■ **TASK TO COMPLETE**: The lines to output run from the first line of the entries below through the line containing "root of tail: (1249, 183)"; copy them exactly and leave out pictures.

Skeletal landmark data
-- -- --
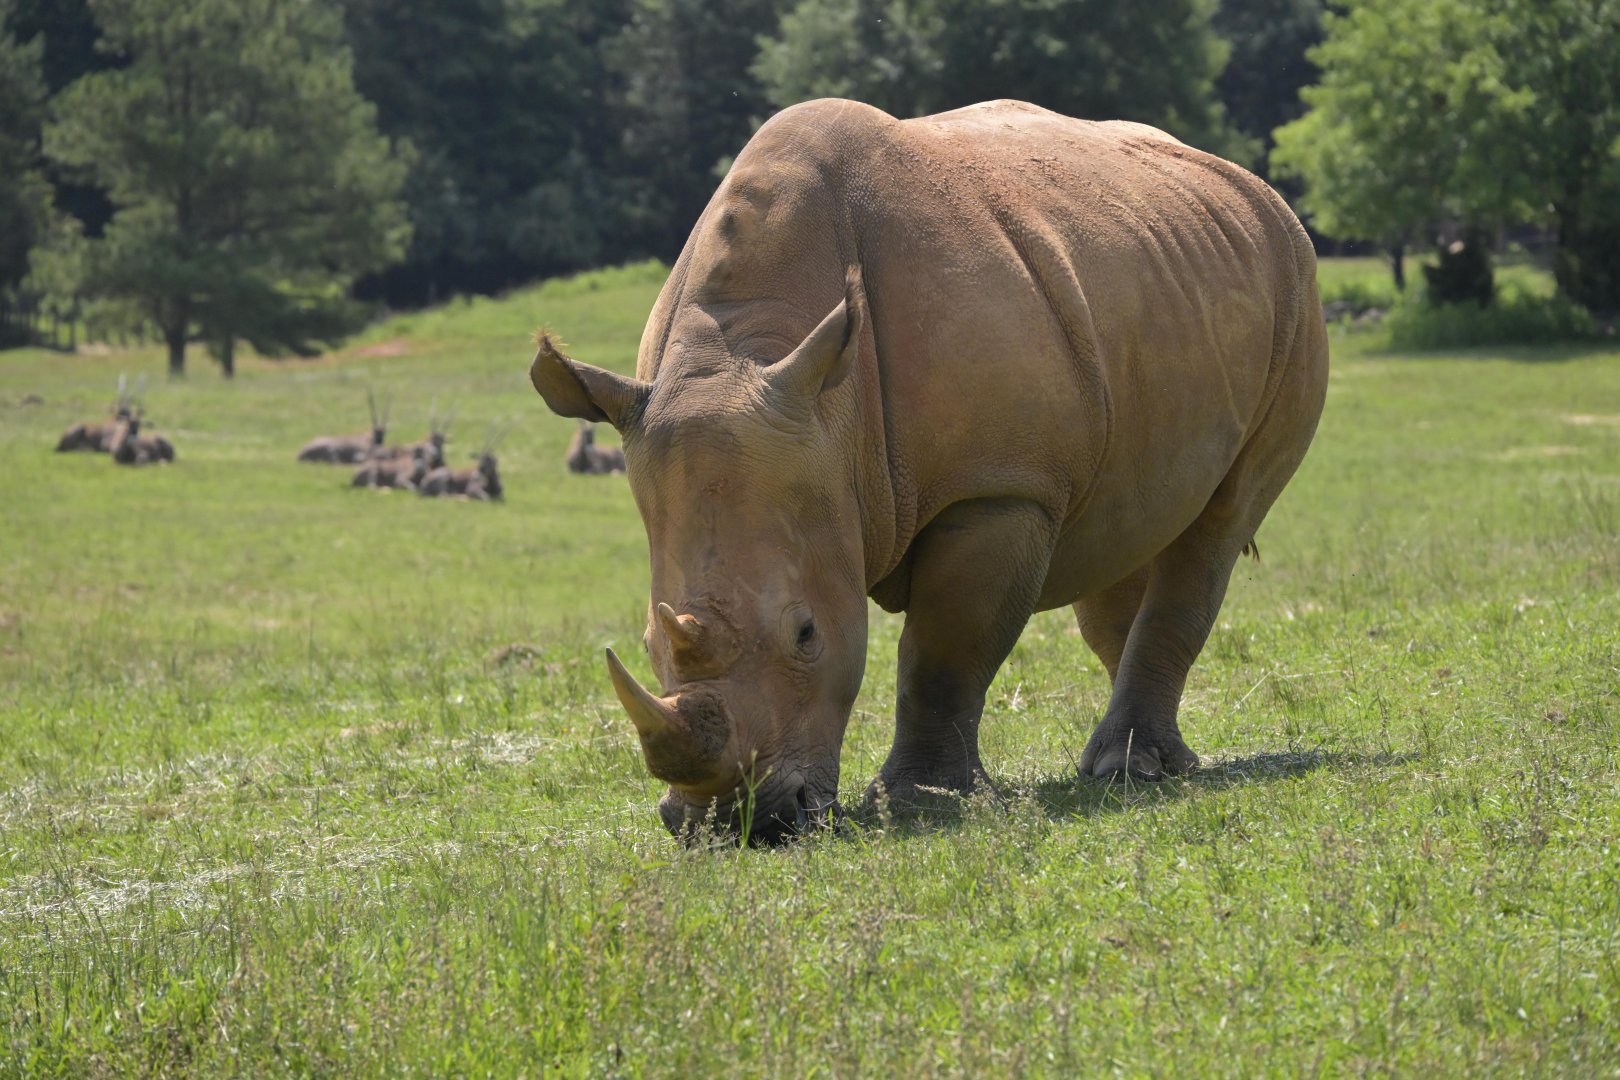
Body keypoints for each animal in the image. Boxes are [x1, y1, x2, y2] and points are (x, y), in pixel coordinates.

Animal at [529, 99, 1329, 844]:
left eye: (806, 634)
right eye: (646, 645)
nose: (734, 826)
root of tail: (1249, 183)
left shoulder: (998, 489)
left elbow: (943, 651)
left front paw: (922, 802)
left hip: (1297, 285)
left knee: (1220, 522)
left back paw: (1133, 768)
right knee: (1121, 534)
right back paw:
-- -- --
■ **ANSWER SECTION**:
Body keypoints for each animal in the image. Boxes are [x1, y1, x2, y2] and points are (x, y), in pixel coordinates.

Animal at [529, 99, 1329, 844]:
left eye: (806, 634)
right eye: (646, 645)
nose: (734, 826)
root of tail: (1249, 183)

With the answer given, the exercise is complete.